Perhaps this is not surprising. From the very beginning we are focused on food, crying when our stomachs are empty and being rewarded with warm milk, which is accompanied by either a breast or a bottle and, usually, the familiar soothing voice of mother. Our needs are extremely basic—we want milk, dry clothes, a warm place to sleep, lots of love, and a few friendly faces to look at. At this early stage there is little separation between food, mother and love—they all tend to come at the same time and they all do much the same thing, which is make us feel good.
As we grow older these needs do not change much, they just get bigger. But over time mother, food and love begin to separate: food does not always come from mother, mother does not always love, and food is used in place of love. So food remains an issue: mother cooks it and makes us feel guilty if we do not like it; we get sent to bed without food if we misbehave; or parents are absent and we are placated with food treats. Even worse is when we are in need of being held or loved and we get candy instead, simply reinforcing the belief that food and love are not only connected but also interchangeable.
For instance, Deb remembers: I was at boarding school from the age of eight. All of us would look forward each week to getting parcels sent from home: boxes of chocolate and candy. Such packages proved our parents loved us.
We use food in much the same way later in life by giving a box of chocolates as a sign of affection, such as on Valentine’s Day, or to assuage our guilt for not having visited an elderly relative sooner.

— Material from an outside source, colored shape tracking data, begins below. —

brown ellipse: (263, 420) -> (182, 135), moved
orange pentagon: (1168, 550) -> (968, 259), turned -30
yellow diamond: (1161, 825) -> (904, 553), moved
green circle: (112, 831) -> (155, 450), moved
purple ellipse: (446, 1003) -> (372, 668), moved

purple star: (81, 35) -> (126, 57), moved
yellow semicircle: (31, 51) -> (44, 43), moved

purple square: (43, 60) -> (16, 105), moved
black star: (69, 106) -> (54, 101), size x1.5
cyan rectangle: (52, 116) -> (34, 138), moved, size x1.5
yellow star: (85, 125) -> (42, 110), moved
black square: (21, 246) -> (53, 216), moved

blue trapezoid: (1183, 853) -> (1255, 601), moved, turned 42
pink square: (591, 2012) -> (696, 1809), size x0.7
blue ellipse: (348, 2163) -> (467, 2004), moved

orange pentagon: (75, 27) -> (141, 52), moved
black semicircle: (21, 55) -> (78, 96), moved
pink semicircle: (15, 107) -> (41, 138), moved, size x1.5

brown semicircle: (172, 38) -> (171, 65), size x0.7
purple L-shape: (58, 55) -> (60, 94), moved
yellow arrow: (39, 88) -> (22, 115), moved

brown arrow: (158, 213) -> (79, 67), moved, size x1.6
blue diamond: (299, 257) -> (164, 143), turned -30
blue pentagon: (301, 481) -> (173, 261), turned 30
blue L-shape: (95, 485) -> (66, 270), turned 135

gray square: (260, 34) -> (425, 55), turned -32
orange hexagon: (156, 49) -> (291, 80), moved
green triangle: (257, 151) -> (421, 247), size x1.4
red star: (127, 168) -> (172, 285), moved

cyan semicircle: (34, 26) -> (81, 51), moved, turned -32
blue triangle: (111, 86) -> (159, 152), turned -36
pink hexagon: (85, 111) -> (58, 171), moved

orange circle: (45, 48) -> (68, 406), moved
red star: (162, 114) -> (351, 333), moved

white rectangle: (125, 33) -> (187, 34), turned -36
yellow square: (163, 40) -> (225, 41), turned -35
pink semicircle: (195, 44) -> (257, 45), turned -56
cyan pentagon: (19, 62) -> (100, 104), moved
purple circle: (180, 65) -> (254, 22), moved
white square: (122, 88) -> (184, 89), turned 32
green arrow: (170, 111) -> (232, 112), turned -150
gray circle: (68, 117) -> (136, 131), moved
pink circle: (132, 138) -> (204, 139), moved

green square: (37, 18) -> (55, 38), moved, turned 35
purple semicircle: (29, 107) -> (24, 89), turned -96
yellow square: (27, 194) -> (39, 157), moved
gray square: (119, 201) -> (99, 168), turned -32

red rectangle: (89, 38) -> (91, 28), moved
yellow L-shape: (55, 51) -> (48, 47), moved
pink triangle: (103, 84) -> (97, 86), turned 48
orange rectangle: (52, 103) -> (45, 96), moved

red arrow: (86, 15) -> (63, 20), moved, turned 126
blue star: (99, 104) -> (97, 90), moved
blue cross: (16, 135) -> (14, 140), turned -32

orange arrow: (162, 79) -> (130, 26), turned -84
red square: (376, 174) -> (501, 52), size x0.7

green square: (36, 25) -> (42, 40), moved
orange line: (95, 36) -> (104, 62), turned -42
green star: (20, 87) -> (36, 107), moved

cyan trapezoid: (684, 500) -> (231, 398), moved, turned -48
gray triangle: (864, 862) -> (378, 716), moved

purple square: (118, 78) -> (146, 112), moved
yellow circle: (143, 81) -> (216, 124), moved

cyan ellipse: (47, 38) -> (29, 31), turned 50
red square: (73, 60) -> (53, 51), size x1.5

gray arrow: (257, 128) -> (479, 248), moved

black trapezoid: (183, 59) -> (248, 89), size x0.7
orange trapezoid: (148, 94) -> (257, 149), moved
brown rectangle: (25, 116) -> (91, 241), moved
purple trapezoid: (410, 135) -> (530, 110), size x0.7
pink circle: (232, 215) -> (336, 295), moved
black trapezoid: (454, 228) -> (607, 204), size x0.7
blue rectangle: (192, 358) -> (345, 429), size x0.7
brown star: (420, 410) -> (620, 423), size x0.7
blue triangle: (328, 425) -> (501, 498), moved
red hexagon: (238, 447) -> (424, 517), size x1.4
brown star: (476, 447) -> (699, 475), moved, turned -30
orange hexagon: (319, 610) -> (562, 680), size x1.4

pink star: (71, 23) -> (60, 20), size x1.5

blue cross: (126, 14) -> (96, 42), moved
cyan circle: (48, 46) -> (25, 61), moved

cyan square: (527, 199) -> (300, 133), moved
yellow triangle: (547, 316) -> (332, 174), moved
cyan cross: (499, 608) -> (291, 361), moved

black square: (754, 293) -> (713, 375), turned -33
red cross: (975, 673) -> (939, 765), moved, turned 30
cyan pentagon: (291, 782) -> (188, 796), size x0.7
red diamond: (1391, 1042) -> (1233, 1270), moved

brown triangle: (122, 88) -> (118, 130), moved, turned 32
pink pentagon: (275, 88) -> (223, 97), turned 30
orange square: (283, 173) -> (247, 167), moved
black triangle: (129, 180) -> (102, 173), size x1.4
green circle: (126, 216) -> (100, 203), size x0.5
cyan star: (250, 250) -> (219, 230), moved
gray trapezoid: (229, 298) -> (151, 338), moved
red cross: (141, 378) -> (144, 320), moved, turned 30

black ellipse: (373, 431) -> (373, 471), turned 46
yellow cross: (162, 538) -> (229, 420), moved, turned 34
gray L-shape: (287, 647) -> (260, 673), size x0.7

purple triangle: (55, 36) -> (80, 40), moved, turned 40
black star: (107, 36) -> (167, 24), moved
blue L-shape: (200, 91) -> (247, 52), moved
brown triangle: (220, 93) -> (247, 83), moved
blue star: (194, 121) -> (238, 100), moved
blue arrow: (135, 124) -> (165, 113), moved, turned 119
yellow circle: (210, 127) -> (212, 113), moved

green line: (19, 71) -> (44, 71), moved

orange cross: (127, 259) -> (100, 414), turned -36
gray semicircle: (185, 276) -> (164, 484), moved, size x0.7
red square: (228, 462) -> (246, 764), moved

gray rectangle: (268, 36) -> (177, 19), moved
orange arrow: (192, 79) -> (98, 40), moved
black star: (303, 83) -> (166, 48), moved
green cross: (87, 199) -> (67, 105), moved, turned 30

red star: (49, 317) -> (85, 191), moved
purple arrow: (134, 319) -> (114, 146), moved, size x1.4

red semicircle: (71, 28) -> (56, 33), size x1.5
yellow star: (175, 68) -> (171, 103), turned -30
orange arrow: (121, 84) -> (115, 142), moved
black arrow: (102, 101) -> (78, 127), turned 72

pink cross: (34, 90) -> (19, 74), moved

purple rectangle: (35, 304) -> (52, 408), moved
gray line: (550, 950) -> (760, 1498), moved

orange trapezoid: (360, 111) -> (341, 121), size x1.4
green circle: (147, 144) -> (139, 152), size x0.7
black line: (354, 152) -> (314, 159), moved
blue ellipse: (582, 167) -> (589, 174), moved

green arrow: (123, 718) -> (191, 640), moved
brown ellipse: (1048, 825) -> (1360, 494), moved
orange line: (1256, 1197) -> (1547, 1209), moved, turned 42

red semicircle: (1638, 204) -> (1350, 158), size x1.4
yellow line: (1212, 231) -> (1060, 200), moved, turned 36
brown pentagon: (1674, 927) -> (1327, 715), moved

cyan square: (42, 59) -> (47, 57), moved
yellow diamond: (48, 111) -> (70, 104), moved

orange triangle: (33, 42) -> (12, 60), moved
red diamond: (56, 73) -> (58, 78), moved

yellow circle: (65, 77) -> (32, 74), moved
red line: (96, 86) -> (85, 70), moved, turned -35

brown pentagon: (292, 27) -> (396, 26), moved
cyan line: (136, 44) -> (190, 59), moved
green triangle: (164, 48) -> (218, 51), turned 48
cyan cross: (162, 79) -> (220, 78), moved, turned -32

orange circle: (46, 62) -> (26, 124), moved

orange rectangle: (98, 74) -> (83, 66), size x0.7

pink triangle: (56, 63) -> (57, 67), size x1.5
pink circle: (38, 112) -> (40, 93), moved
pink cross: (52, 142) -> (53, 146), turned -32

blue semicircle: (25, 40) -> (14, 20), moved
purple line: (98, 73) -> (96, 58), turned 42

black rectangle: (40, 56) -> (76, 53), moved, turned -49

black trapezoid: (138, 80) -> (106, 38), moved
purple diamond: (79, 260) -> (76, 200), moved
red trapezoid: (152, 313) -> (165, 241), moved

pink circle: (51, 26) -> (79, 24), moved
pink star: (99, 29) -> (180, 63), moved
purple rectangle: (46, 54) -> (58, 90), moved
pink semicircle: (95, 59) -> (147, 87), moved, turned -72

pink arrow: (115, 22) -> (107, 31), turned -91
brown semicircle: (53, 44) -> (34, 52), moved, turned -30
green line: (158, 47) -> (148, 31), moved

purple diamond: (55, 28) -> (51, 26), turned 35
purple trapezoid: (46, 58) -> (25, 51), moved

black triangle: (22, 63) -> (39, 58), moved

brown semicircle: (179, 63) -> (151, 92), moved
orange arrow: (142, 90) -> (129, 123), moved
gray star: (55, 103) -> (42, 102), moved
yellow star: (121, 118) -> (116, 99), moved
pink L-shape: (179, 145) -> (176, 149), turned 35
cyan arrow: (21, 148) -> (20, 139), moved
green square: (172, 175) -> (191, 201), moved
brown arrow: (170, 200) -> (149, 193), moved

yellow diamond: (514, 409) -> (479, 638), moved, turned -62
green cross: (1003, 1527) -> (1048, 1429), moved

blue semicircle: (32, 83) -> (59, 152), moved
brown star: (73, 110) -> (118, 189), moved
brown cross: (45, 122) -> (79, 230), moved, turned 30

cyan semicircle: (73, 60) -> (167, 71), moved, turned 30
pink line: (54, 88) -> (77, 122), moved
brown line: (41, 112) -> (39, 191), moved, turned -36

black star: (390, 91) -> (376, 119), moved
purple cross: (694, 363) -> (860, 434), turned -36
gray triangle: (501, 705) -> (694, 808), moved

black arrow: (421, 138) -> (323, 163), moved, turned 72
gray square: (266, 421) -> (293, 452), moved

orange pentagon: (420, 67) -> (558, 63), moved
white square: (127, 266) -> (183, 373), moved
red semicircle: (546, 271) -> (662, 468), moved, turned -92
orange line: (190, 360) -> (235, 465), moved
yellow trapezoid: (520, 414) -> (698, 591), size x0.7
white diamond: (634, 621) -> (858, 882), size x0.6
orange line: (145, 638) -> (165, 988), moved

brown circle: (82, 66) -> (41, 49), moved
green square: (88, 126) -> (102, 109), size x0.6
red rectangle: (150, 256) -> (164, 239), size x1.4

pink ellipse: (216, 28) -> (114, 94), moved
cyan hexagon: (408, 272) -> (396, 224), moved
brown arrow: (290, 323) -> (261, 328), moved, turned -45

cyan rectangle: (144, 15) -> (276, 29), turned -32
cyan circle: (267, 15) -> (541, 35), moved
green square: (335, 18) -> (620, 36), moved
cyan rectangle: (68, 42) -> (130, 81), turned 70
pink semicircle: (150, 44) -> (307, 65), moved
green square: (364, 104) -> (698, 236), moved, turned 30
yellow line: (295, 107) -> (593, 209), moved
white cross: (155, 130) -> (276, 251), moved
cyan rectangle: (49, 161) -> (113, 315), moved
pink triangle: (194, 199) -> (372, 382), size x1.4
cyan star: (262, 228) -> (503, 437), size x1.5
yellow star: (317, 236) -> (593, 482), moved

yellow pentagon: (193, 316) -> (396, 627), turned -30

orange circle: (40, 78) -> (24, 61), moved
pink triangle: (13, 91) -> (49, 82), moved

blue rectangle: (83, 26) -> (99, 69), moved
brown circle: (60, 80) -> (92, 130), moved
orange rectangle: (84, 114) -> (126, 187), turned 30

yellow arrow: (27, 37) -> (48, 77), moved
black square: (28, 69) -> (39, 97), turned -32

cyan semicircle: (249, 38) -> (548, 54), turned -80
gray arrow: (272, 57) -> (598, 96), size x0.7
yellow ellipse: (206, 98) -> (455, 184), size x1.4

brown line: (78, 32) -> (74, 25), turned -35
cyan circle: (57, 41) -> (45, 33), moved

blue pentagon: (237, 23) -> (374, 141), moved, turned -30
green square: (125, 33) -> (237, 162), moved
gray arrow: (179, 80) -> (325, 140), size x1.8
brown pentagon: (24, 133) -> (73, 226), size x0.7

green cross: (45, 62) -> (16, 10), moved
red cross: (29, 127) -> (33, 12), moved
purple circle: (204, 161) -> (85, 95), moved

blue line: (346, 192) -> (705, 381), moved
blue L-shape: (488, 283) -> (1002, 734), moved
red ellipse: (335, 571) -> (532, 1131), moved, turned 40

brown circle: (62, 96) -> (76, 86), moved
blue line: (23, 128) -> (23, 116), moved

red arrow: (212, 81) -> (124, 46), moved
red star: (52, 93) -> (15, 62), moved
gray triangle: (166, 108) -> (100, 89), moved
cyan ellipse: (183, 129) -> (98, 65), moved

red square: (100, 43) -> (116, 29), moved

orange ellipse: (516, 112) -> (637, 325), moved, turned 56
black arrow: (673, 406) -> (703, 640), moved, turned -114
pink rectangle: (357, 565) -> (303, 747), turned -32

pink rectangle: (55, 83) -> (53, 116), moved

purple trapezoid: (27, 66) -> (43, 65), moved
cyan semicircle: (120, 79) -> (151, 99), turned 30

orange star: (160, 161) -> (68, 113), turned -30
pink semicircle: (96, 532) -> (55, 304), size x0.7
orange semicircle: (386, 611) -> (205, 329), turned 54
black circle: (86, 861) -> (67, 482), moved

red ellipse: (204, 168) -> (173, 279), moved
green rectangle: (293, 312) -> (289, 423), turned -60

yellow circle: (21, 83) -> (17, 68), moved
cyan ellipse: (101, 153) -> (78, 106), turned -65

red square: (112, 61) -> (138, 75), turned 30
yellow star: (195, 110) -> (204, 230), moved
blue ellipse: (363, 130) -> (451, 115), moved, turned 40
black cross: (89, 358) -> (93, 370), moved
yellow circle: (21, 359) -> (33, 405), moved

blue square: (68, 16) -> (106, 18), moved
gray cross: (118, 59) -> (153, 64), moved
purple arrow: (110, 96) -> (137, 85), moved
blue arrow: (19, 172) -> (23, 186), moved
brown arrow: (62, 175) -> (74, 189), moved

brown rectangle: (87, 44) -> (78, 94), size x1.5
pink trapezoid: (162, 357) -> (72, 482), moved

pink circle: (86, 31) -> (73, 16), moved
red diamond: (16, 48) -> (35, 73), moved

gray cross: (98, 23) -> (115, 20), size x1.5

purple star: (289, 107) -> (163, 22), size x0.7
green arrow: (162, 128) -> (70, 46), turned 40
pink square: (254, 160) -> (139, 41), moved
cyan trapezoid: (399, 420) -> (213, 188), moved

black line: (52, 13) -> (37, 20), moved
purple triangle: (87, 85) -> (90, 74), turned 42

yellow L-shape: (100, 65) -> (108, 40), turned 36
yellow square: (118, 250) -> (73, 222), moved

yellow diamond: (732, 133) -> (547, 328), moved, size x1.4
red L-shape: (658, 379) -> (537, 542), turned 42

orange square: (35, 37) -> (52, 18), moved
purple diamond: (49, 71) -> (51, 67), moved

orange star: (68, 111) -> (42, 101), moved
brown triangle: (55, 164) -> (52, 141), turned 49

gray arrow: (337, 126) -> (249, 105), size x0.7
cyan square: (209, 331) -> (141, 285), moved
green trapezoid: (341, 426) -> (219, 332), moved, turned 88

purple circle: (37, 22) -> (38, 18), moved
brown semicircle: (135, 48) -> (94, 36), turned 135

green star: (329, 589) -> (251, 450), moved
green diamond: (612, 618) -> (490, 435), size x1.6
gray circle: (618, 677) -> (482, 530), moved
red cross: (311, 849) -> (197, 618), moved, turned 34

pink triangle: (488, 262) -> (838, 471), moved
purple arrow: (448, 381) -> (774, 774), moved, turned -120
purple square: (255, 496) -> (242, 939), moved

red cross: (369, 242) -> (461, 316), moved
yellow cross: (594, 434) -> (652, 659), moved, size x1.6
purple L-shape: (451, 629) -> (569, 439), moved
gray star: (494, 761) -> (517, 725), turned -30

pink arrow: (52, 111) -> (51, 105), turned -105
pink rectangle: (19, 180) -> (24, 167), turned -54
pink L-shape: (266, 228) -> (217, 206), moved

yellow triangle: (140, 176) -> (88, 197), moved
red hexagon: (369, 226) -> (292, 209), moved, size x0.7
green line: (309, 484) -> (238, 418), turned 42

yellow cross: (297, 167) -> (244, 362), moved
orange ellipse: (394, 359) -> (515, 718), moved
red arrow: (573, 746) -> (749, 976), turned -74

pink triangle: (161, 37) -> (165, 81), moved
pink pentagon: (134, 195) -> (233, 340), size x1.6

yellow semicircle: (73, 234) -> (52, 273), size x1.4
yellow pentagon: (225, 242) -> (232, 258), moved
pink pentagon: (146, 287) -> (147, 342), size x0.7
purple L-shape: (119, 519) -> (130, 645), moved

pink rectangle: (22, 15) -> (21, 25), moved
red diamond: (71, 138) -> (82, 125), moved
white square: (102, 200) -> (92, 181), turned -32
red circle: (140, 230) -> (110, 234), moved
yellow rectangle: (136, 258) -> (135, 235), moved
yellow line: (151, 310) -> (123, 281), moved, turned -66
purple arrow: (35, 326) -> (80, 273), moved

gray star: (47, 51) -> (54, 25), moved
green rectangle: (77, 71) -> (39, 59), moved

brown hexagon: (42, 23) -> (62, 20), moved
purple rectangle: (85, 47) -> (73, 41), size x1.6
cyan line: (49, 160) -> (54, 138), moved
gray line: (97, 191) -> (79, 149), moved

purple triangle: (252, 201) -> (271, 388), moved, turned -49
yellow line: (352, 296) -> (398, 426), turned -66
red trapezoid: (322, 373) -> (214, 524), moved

Sweet food is a universal replacement for love, but where love is nurturing and makes us feel good, sweet food rots our teeth, makes us fat, and lowers our immunity.
Our eating habits and relationship to food are indicative of our relationship to ourselves and to what extent our needs for nourishment are being met, as explained in Deb’s award-winning book, Your Body Speaks Your Mind. Do you obtain nourishment through food or through love? If you feel emotionally uncared for or rejected, do you turn to food for comfort? And to what extent does your digestive system reflect this relationship?
The easiest way to become aware of your relationship to food is to keep a diary of how you are feeling as well as what and when you are eating.
- Do you only eat when you are hungry? Or do you eat when you think you are meant to, even if you are not hungry?
- Does your food depend on how you are feeling? Do you eat the same food when you are happy as when you are sad?
- Do you get cravings for certain foods at particularly emotional times or when you are around a certain person?
- Does eating make you feel emotionally satisfied and fulfilled?
- Do you deny yourself food or nourishment in the same way you deny yourself emotional nourishment?